━━ Dataset records ━━
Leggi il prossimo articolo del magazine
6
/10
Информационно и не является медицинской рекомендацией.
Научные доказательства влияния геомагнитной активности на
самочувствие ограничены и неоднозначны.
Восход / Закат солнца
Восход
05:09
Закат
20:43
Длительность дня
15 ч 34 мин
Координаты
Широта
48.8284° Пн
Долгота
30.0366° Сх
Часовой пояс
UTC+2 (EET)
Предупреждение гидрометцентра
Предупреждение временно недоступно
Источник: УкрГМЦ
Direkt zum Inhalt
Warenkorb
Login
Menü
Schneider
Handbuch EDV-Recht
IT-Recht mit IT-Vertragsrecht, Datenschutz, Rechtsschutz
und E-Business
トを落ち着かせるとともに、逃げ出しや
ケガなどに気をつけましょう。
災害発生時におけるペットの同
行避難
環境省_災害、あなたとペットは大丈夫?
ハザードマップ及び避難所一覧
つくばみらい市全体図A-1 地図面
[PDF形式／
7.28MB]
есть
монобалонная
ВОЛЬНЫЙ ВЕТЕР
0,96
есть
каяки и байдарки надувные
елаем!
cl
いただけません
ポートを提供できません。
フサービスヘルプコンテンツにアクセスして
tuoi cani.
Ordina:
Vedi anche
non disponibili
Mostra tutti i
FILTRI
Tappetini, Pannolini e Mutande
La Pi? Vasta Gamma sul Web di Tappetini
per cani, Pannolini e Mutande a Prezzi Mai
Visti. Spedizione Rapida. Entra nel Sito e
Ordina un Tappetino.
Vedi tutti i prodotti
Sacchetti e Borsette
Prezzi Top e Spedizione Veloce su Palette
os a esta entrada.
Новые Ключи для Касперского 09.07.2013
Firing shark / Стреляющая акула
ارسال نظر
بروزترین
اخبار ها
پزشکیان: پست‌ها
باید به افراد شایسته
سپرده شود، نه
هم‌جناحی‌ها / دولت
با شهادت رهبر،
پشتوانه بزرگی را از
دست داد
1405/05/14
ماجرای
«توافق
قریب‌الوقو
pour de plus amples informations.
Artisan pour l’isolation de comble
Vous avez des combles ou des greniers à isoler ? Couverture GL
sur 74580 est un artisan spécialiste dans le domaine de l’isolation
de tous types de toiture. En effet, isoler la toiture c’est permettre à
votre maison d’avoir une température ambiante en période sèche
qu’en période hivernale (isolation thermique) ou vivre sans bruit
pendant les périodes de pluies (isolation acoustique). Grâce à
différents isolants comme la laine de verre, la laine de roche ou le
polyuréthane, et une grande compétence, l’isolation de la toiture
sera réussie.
━━━
• Problem description: The entries above hold a line with "48.8284° Пн" and a later line with "Handbuch EDV-Recht". Write out exactly those lines and all lines between, nothing more.

• Answer for the task:
48.8284° Пн
Долгота
30.0366° Сх
Часовой пояс
UTC+2 (EET)
Предупреждение гидрометцентра
Предупреждение временно недоступно
Источник: УкрГМЦ
Direkt zum Inhalt
Warenkorb
Login
Menü
Schneider
Handbuch EDV-Recht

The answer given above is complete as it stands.